-- Aim of the exercise --
Leave the pictures out and return every line below exactly.

[Entries taken from a collection]
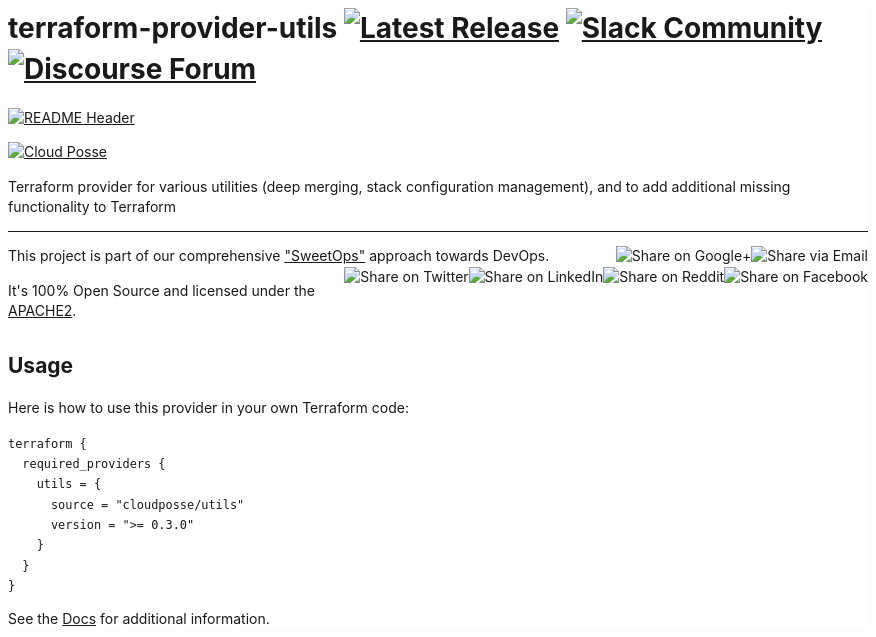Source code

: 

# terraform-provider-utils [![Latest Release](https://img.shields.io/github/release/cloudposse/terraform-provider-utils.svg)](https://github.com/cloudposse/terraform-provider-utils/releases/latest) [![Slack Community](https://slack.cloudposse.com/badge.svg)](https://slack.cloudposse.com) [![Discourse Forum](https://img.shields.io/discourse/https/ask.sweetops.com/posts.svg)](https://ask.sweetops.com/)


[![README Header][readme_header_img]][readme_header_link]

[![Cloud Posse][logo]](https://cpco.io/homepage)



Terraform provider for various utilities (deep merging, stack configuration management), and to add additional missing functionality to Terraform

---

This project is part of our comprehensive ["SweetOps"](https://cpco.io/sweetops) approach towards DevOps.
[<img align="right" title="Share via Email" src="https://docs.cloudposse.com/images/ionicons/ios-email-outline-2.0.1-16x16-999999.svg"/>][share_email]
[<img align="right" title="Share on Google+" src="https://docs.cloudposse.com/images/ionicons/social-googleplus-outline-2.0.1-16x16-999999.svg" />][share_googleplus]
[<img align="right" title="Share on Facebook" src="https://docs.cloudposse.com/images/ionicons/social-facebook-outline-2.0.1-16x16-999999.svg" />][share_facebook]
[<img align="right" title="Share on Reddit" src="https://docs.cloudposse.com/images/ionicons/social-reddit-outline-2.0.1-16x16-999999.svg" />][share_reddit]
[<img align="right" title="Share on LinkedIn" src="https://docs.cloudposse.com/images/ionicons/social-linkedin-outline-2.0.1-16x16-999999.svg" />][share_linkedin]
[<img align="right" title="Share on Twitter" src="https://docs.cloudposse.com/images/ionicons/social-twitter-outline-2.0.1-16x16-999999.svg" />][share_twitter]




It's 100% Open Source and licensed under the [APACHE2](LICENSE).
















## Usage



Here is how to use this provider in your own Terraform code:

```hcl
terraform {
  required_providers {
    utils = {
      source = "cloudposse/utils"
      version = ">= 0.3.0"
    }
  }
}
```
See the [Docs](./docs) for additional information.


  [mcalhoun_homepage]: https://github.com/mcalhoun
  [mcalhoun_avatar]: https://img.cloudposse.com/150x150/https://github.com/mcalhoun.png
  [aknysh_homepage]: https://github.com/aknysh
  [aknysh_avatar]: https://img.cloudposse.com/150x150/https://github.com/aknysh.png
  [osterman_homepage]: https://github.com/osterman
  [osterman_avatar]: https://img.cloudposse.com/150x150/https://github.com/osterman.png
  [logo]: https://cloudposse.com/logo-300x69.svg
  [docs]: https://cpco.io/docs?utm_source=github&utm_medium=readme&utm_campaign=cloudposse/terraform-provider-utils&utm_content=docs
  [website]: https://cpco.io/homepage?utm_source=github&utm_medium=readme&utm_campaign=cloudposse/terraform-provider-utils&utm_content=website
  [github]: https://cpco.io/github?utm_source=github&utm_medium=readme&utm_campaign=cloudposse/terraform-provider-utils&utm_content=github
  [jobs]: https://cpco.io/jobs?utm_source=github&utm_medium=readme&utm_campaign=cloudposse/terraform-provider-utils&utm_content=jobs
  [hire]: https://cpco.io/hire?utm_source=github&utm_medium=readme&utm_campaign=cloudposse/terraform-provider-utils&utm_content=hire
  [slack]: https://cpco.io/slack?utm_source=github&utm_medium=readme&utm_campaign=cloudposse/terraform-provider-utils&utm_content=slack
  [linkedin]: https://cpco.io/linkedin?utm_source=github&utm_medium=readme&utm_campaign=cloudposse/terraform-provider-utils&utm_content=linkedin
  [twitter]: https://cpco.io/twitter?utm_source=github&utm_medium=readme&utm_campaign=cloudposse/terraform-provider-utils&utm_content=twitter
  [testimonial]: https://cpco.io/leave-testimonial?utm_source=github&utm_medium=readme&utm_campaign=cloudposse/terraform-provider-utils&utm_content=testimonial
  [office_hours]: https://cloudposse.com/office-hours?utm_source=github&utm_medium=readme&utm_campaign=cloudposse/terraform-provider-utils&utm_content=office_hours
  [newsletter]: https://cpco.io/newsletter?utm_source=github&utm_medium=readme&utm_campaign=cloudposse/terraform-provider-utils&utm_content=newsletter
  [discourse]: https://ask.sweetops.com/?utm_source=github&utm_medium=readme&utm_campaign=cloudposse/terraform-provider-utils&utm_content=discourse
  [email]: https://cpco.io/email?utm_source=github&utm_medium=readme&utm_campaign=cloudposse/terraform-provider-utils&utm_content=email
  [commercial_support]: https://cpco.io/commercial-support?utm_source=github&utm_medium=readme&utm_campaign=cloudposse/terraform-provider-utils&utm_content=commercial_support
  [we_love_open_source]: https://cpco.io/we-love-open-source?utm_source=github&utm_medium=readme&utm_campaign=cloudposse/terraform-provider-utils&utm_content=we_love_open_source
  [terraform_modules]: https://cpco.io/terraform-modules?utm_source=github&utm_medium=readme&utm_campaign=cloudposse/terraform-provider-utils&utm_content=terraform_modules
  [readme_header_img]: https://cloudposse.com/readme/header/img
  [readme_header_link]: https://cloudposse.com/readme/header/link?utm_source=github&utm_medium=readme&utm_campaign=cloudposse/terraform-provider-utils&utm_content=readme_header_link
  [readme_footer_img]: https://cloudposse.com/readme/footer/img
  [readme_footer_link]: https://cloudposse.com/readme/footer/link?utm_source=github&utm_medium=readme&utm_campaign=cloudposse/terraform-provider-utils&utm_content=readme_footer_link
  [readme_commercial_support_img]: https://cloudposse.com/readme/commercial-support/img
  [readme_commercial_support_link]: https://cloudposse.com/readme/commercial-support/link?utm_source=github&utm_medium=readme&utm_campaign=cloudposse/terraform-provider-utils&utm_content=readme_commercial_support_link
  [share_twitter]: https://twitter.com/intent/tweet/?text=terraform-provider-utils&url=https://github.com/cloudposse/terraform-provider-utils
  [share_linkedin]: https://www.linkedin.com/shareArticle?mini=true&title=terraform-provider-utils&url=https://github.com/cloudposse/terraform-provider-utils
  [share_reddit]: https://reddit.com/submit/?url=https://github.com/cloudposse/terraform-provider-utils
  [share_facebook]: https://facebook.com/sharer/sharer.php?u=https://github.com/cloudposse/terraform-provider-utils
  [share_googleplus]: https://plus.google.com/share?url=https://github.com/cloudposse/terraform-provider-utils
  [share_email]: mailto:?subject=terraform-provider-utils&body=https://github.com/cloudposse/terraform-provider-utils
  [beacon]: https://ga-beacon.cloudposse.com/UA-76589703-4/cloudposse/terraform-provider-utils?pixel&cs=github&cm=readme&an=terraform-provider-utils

-- Finished task --
Source code

: 

# terraform-provider-utils [![Latest Release](https://img.shields.io/github/release/cloudposse/terraform-provider-utils.svg)](https://github.com/cloudposse/terraform-provider-utils/releases/latest) [![Slack Community](https://slack.cloudposse.com/badge.svg)](https://slack.cloudposse.com) [![Discourse Forum](https://img.shields.io/discourse/https/ask.sweetops.com/posts.svg)](https://ask.sweetops.com/)


[![README Header][readme_header_img]][readme_header_link]

[![Cloud Posse][logo]](https://cpco.io/homepage)



Terraform provider for various utilities (deep merging, stack configuration management), and to add additional missing functionality to Terraform

---

This project is part of our comprehensive ["SweetOps"](https://cpco.io/sweetops) approach towards DevOps.
[<img align="right" title="Share via Email" src="https://docs.cloudposse.com/images/ionicons/ios-email-outline-2.0.1-16x16-999999.svg"/>][share_email]
[<img align="right" title="Share on Google+" src="https://docs.cloudposse.com/images/ionicons/social-googleplus-outline-2.0.1-16x16-999999.svg" />][share_googleplus]
[<img align="right" title="Share on Facebook" src="https://docs.cloudposse.com/images/ionicons/social-facebook-outline-2.0.1-16x16-999999.svg" />][share_facebook]
[<img align="right" title="Share on Reddit" src="https://docs.cloudposse.com/images/ionicons/social-reddit-outline-2.0.1-16x16-999999.svg" />][share_reddit]
[<img align="right" title="Share on LinkedIn" src="https://docs.cloudposse.com/images/ionicons/social-linkedin-outline-2.0.1-16x16-999999.svg" />][share_linkedin]
[<img align="right" title="Share on Twitter" src="https://docs.cloudposse.com/images/ionicons/social-twitter-outline-2.0.1-16x16-999999.svg" />][share_twitter]




It's 100% Open Source and licensed under the [APACHE2](LICENSE).
















## Usage



Here is how to use this provider in your own Terraform code:

```hcl
terraform {
  required_providers {
    utils = {
      source = "cloudposse/utils"
      version = ">= 0.3.0"
    }
  }
}
```
See the [Docs](./docs) for additional information.


  [mcalhoun_homepage]: https://github.com/mcalhoun
  [mcalhoun_avatar]: https://img.cloudposse.com/150x150/https://github.com/mcalhoun.png
  [aknysh_homepage]: https://github.com/aknysh
  [aknysh_avatar]: https://img.cloudposse.com/150x150/https://github.com/aknysh.png
  [osterman_homepage]: https://github.com/osterman
  [osterman_avatar]: https://img.cloudposse.com/150x150/https://github.com/osterman.png
  [logo]: https://cloudposse.com/logo-300x69.svg
  [docs]: https://cpco.io/docs?utm_source=github&utm_medium=readme&utm_campaign=cloudposse/terraform-provider-utils&utm_content=docs
  [website]: https://cpco.io/homepage?utm_source=github&utm_medium=readme&utm_campaign=cloudposse/terraform-provider-utils&utm_content=website
  [github]: https://cpco.io/github?utm_source=github&utm_medium=readme&utm_campaign=cloudposse/terraform-provider-utils&utm_content=github
  [jobs]: https://cpco.io/jobs?utm_source=github&utm_medium=readme&utm_campaign=cloudposse/terraform-provider-utils&utm_content=jobs
  [hire]: https://cpco.io/hire?utm_source=github&utm_medium=readme&utm_campaign=cloudposse/terraform-provider-utils&utm_content=hire
  [slack]: https://cpco.io/slack?utm_source=github&utm_medium=readme&utm_campaign=cloudposse/terraform-provider-utils&utm_content=slack
  [linkedin]: https://cpco.io/linkedin?utm_source=github&utm_medium=readme&utm_campaign=cloudposse/terraform-provider-utils&utm_content=linkedin
  [twitter]: https://cpco.io/twitter?utm_source=github&utm_medium=readme&utm_campaign=cloudposse/terraform-provider-utils&utm_content=twitter
  [testimonial]: https://cpco.io/leave-testimonial?utm_source=github&utm_medium=readme&utm_campaign=cloudposse/terraform-provider-utils&utm_content=testimonial
  [office_hours]: https://cloudposse.com/office-hours?utm_source=github&utm_medium=readme&utm_campaign=cloudposse/terraform-provider-utils&utm_content=office_hours
  [newsletter]: https://cpco.io/newsletter?utm_source=github&utm_medium=readme&utm_campaign=cloudposse/terraform-provider-utils&utm_content=newsletter
  [discourse]: https://ask.sweetops.com/?utm_source=github&utm_medium=readme&utm_campaign=cloudposse/terraform-provider-utils&utm_content=discourse
  [email]: https://cpco.io/email?utm_source=github&utm_medium=readme&utm_campaign=cloudposse/terraform-provider-utils&utm_content=email
  [commercial_support]: https://cpco.io/commercial-support?utm_source=github&utm_medium=readme&utm_campaign=cloudposse/terraform-provider-utils&utm_content=commercial_support
  [we_love_open_source]: https://cpco.io/we-love-open-source?utm_source=github&utm_medium=readme&utm_campaign=cloudposse/terraform-provider-utils&utm_content=we_love_open_source
  [terraform_modules]: https://cpco.io/terraform-modules?utm_source=github&utm_medium=readme&utm_campaign=cloudposse/terraform-provider-utils&utm_content=terraform_modules
  [readme_header_img]: https://cloudposse.com/readme/header/img
  [readme_header_link]: https://cloudposse.com/readme/header/link?utm_source=github&utm_medium=readme&utm_campaign=cloudposse/terraform-provider-utils&utm_content=readme_header_link
  [readme_footer_img]: https://cloudposse.com/readme/footer/img
  [readme_footer_link]: https://cloudposse.com/readme/footer/link?utm_source=github&utm_medium=readme&utm_campaign=cloudposse/terraform-provider-utils&utm_content=readme_footer_link
  [readme_commercial_support_img]: https://cloudposse.com/readme/commercial-support/img
  [readme_commercial_support_link]: https://cloudposse.com/readme/commercial-support/link?utm_source=github&utm_medium=readme&utm_campaign=cloudposse/terraform-provider-utils&utm_content=readme_commercial_support_link
  [share_twitter]: https://twitter.com/intent/tweet/?text=terraform-provider-utils&url=https://github.com/cloudposse/terraform-provider-utils
  [share_linkedin]: https://www.linkedin.com/shareArticle?mini=true&title=terraform-provider-utils&url=https://github.com/cloudposse/terraform-provider-utils
  [share_reddit]: https://reddit.com/submit/?url=https://github.com/cloudposse/terraform-provider-utils
  [share_facebook]: https://facebook.com/sharer/sharer.php?u=https://github.com/cloudposse/terraform-provider-utils
  [share_googleplus]: https://plus.google.com/share?url=https://github.com/cloudposse/terraform-provider-utils
  [share_email]: mailto:?subject=terraform-provider-utils&body=https://github.com/cloudposse/terraform-provider-utils
  [beacon]: https://ga-beacon.cloudposse.com/UA-76589703-4/cloudposse/terraform-provider-utils?pixel&cs=github&cm=readme&an=terraform-provider-utils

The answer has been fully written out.